MIT Undergrads Can Now Claim Their Free $100 in Bitcoin

(@joonian) | Published on October 29, 2014 at 11:42 GMT

Half a million dollars-worth of bitcoin is being given away to undergraduates at the Massachusetts Institute of Technology as part of a scheme to encourage use and awareness of the digital currency.

From yesterday, each MIT undergrad became eligible to claim $100 in bitcoin (0.290272 BTC at press time) by completing a survey hosted by The MIT Bitcoin Project, the student organisation that is organising the giveaway.

However, students looking to obtain the free funds will have to hurry. The survey must be completed before the scheme ends on 2nd November.

The survey results will form part of a study conducted by the organisers to promote the university as a "global hub" for bitcoin research and business.

The MIT Bitcoin Project was announced in April after two MIT students, Jeremy Rubin and Dan Elitzer, raised $500,000 from university alumni and members of the bitcoin community.
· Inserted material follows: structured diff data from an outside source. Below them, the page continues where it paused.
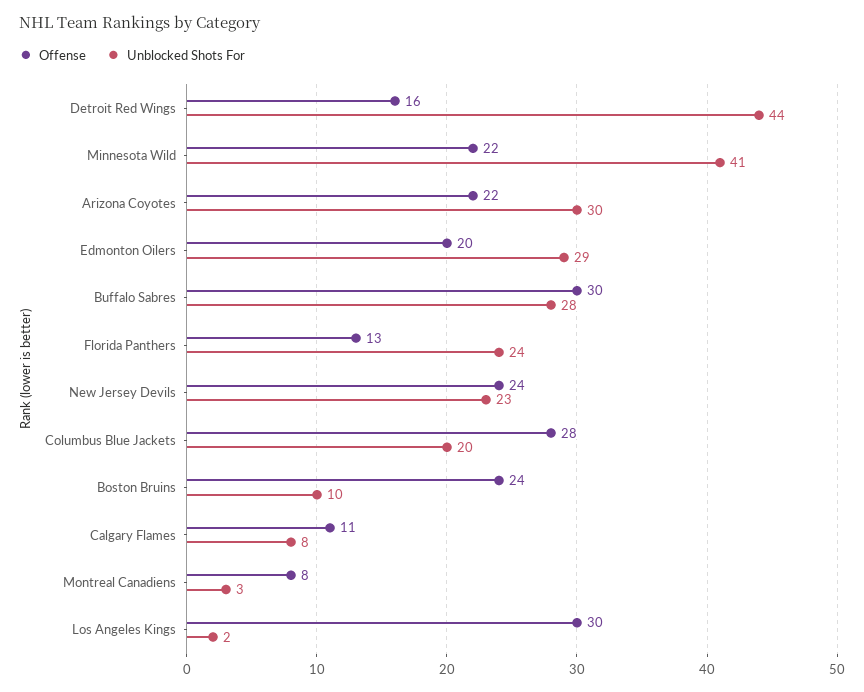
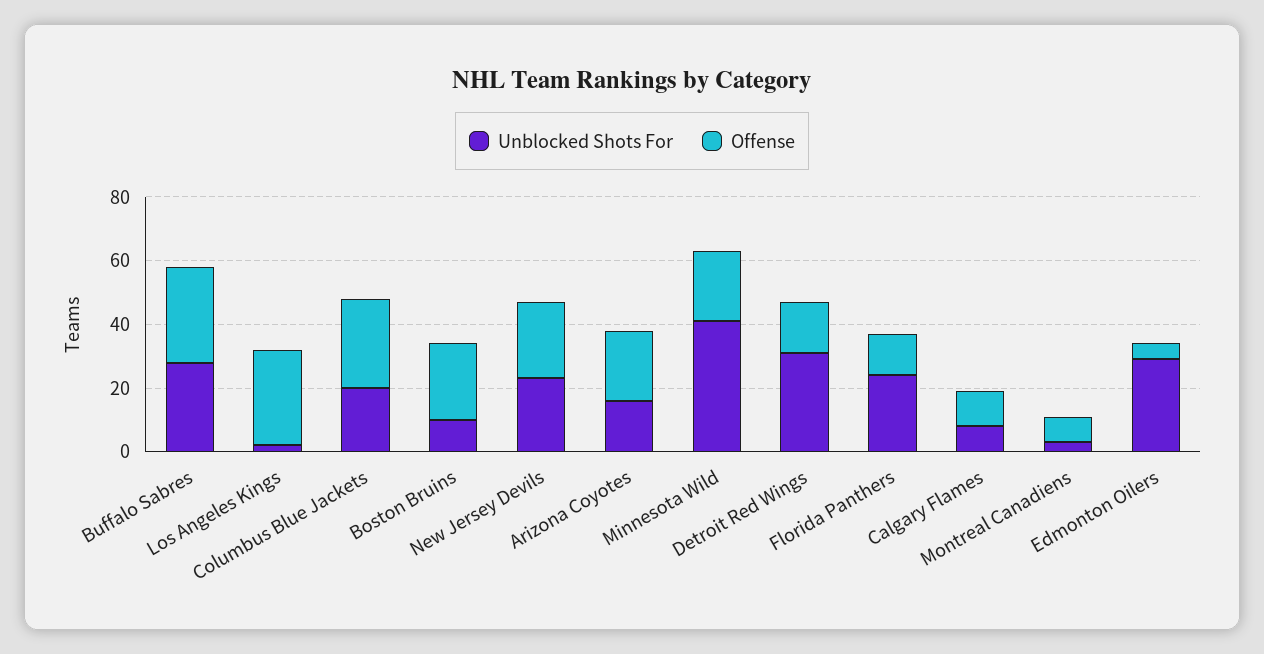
Unblocked Shots For, Detroit Red Wings: 44 -> 30
Unblocked Shots For, Arizona Coyotes: 30 -> 15
Offense, Edmonton Oilers: 20 -> 5

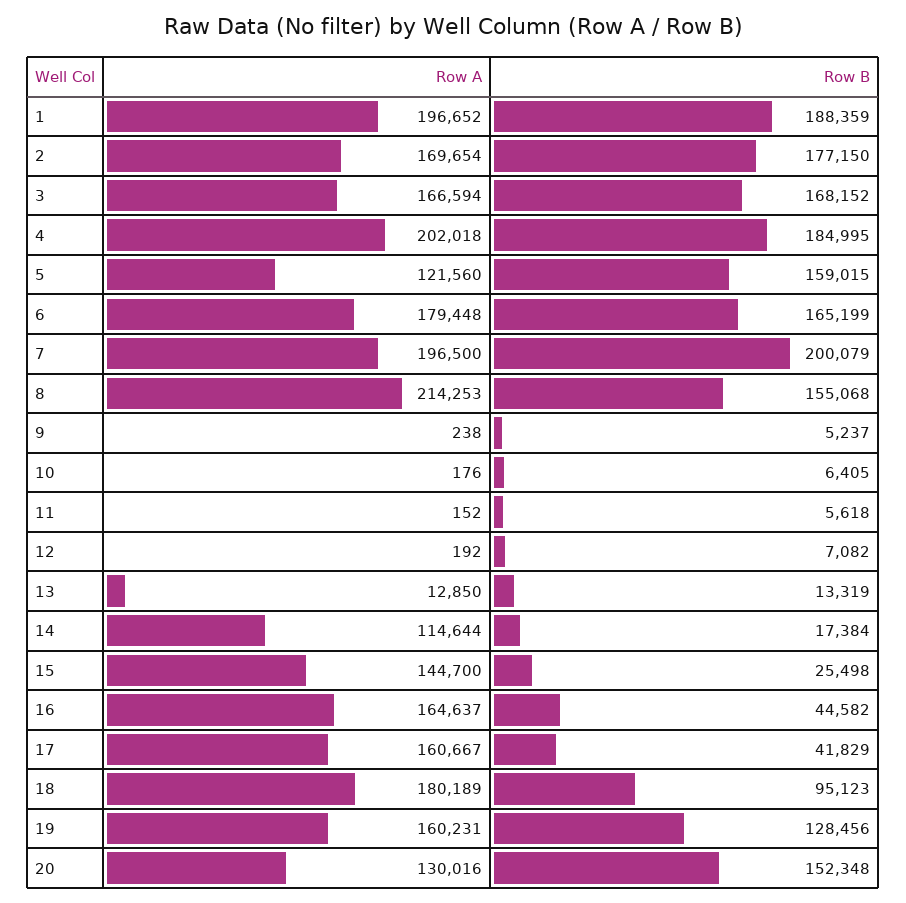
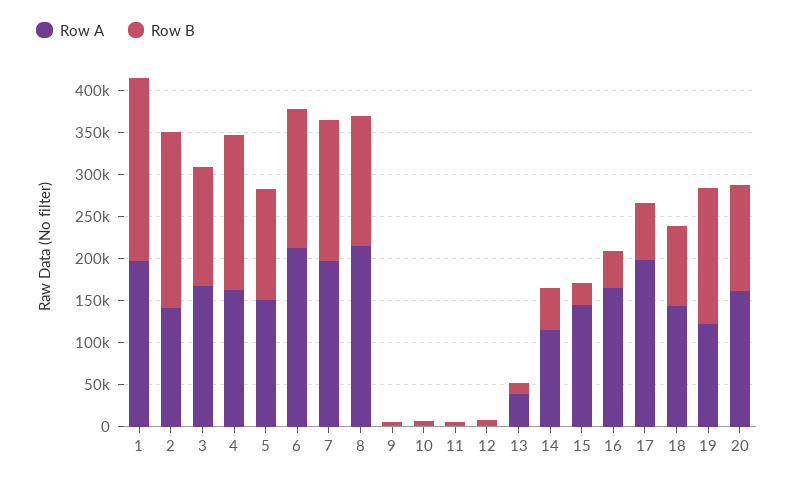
Row B, 1: 188359 -> 220000
Row A, 2: 169654 -> 140000
Row B, 2: 177150 -> 210000
Row B, 3: 168152 -> 140000
Row A, 4: 202018 -> 160000
Row A, 5: 121560 -> 150000
Row B, 5: 159015 -> 130000
Row A, 6: 179448 -> 210000
Row B, 7: 200079 -> 170000
Row A, 13: 12850 -> 40000
Row B, 14: 17384 -> 50000
Row A, 17: 160667 -> 200000
Row B, 17: 41829 -> 70000
Row A, 18: 180189 -> 140000
Row A, 19: 160231 -> 120000
Row B, 19: 128456 -> 160000
Row A, 20: 130016 -> 160000
Row B, 20: 152348 -> 130000

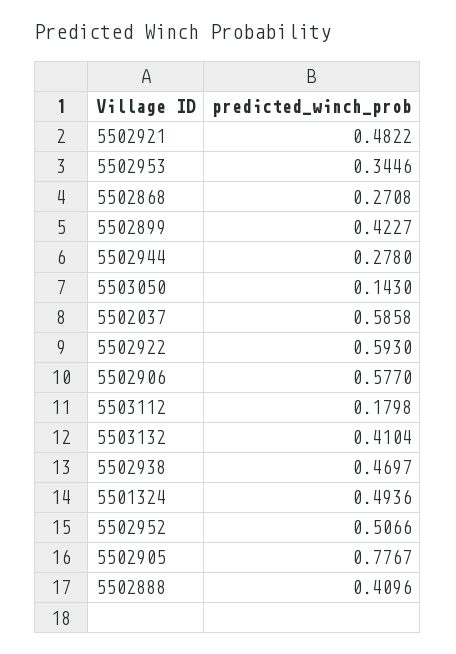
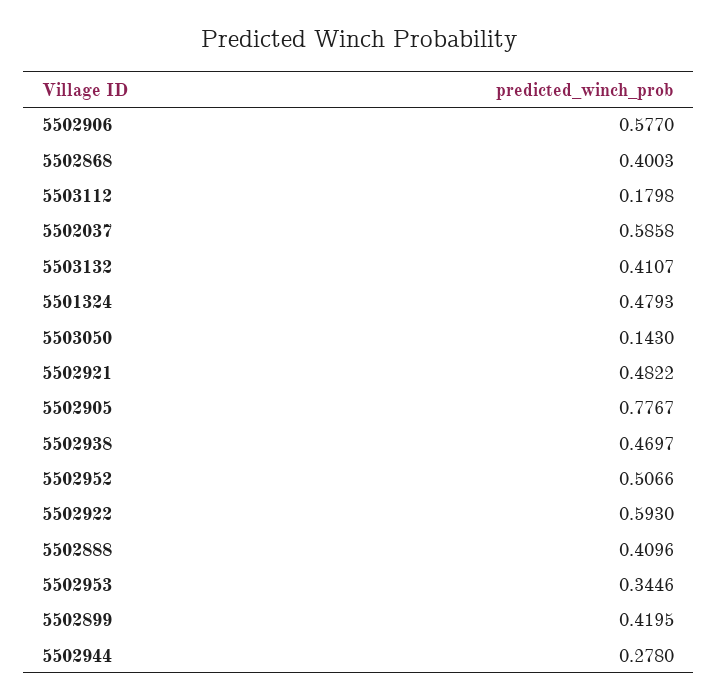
5502868: 0.2708 -> 0.4003
5502899: 0.4227 -> 0.4195
5503132: 0.4104 -> 0.4107
5501324: 0.4936 -> 0.4793

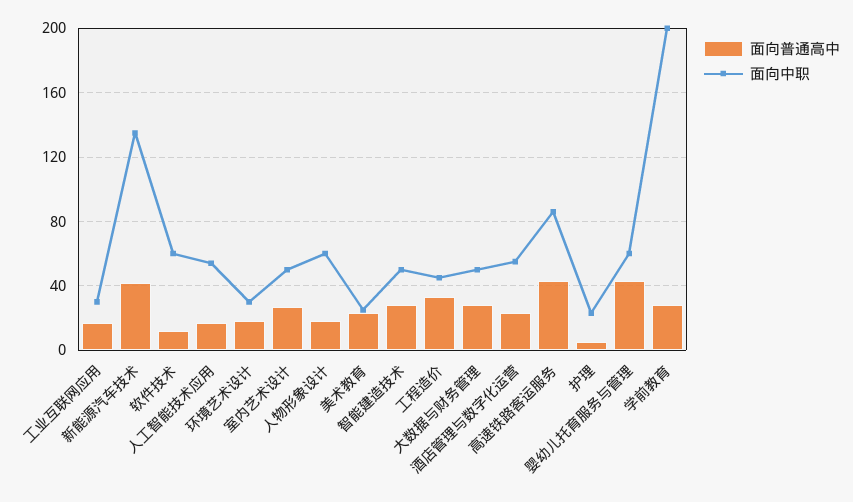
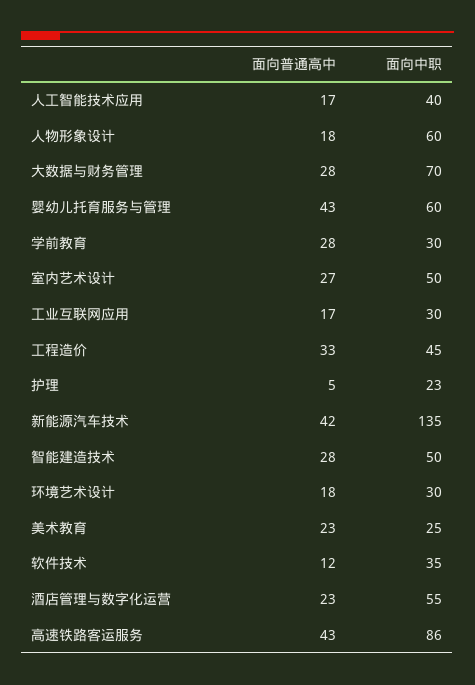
面向中职, 软件技术: 60 -> 35
面向中职, 人工智能技术应用: 55 -> 40
面向中职, 大数据与财务管理: 50 -> 70
面向中职, 学前教育: 200 -> 30

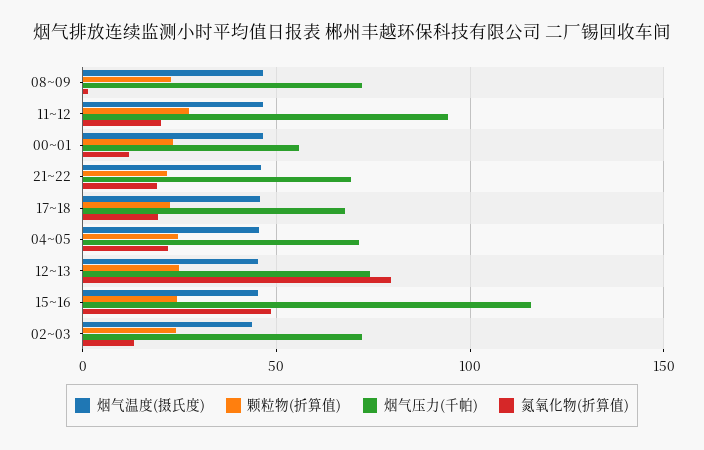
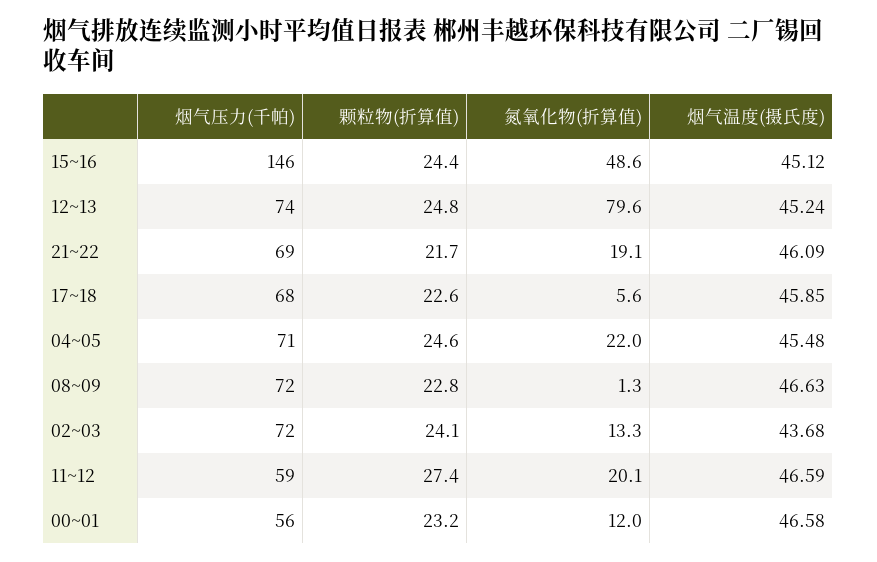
烟气压力(千帕), 11~12: 95 -> 59
氮氧化物(折算值), 17~18: 20 -> 5.6
烟气压力(千帕), 15~16: 115 -> 146

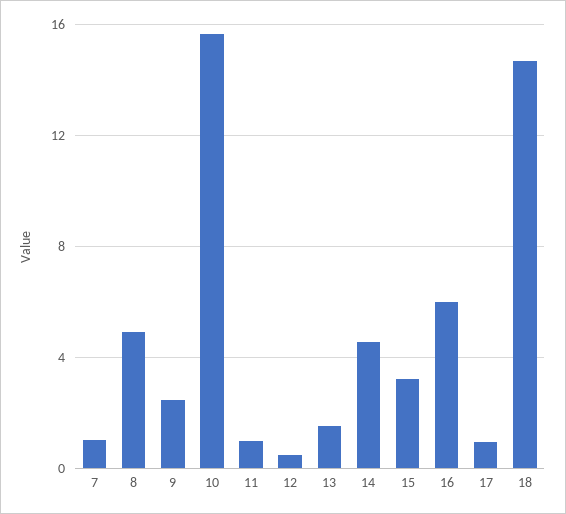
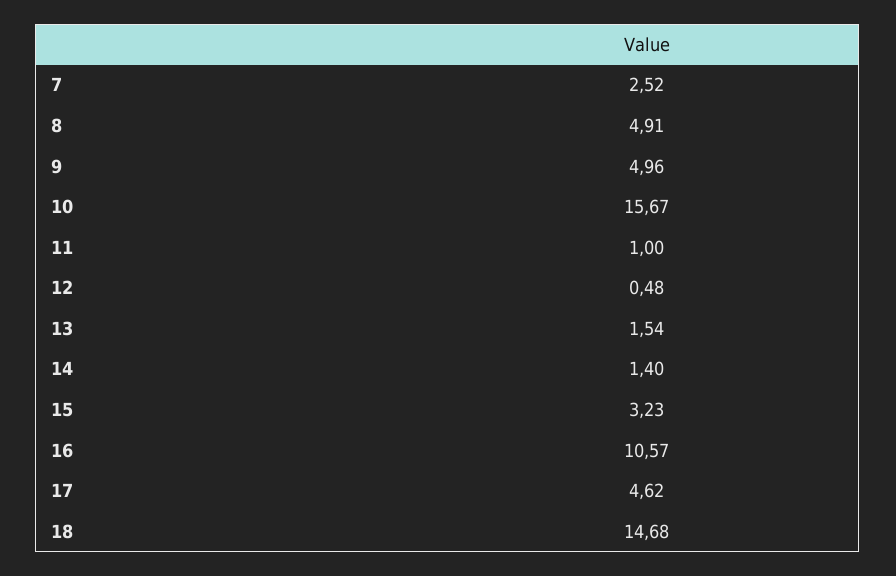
7: 1 -> 2.52
9: 2.5 -> 4.96
14: 4.5 -> 1.4
16: 6 -> 10.57
17: 1 -> 4.62

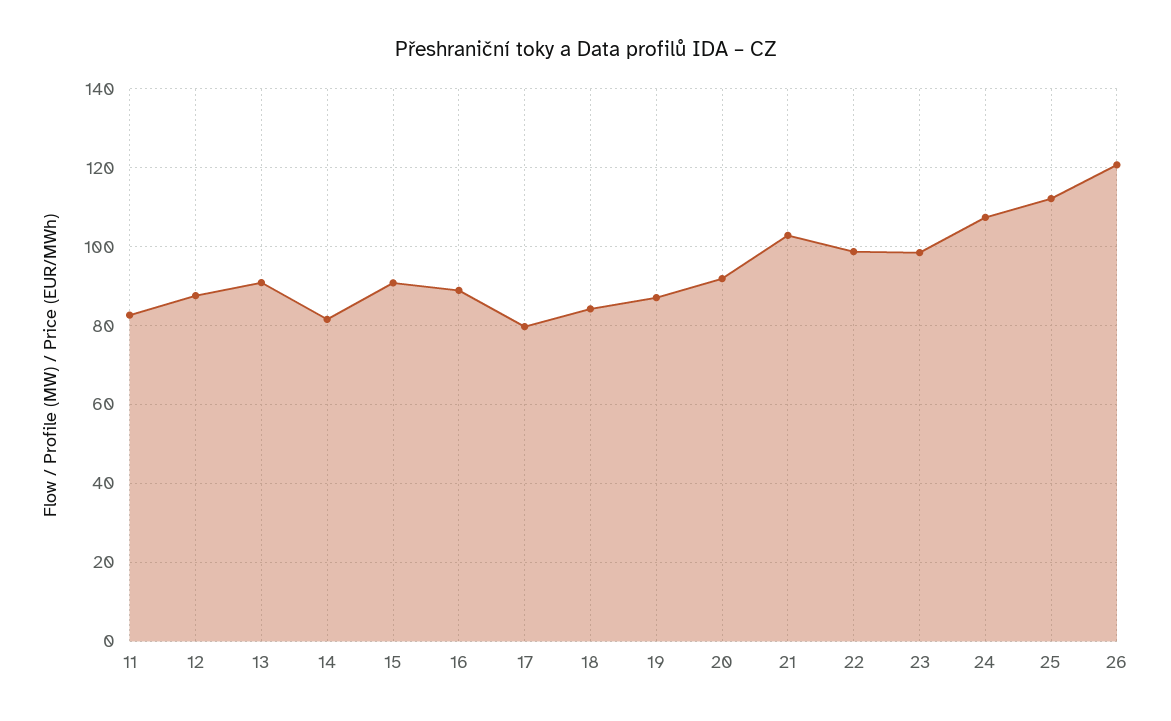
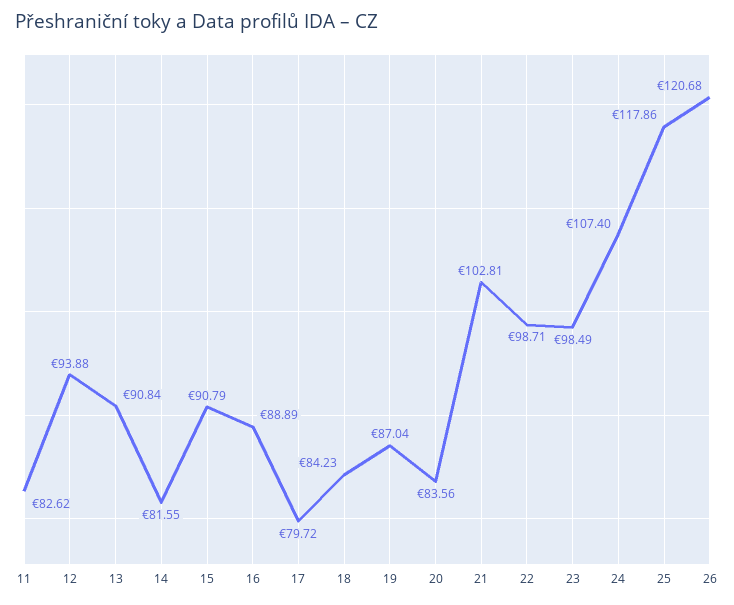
12: 88 -> 93.88
20: 92 -> 83.56
25: 112 -> 117.86

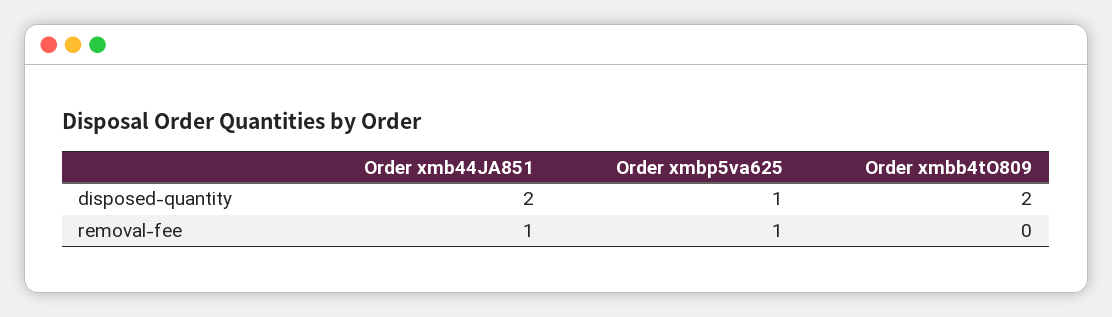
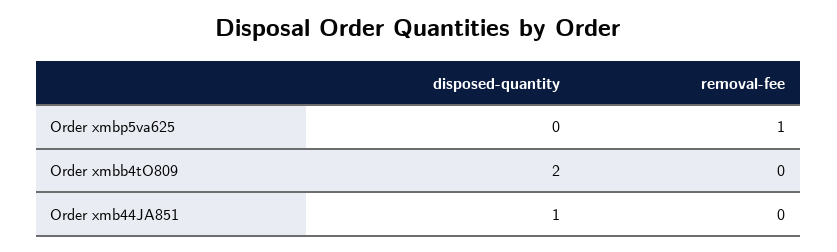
Order xmb44JA851, disposed-quantity: 2 -> 1
Order xmbp5va625, disposed-quantity: 1 -> 0
Order xmb44JA851, removal-fee: 1 -> 0

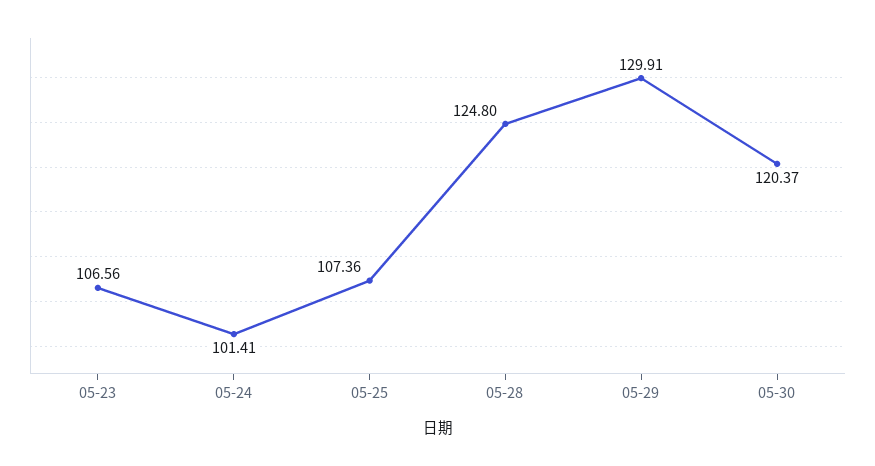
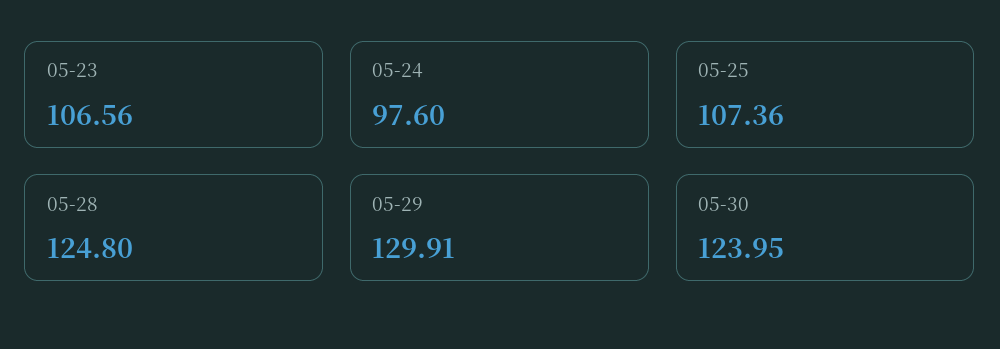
05-24: 101.41 -> 97.6
05-30: 120.37 -> 123.95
The fund-raising objective was to distribute the funds in bitcoin to the more than 4,500 undergraduates enrolled at MIT to spur academic and entrepreneurial activity at the campus.

Spending the free coin

Students who receive the free bitcoin already have a couple of options if they want to spend them on campus. The university bookshop, for example, began accepting bitcoin last month. Textbooks, school supplies and an array of MIT-branded merchandise will be available for bitcoin purchasers.

Then there's Fireflies, an application being developed by MIT students that will allow users to crowdsource goods and services for bitcoin. It won the 'Awesome Award' and a prize of $1,500 at the summer-long MIT BitComp, a contest to encourage the development of bitcoin-focused apps.

The Fireflies team told CoinDesk last month that it would focus on making its services more easily available to MIT students, particularly to complement the planned bitcoin giveaway.

The MIT Bitcoin Club, where Elitzer is president, has also proved to be one of the most active chapters of the College Cryptocurrency Network, a fast-growing group of student organisations focused on digital currencies.

"As one of the longest-standing CCN chapters, we've been in the position of providing assistance to newer and prospective members," Elitzer said, adding:

"Even though a lot of students look to the MIT Bitcoin Club as a prime example of a successful CCN chapter, they should realise that everything we've done was built during the past year."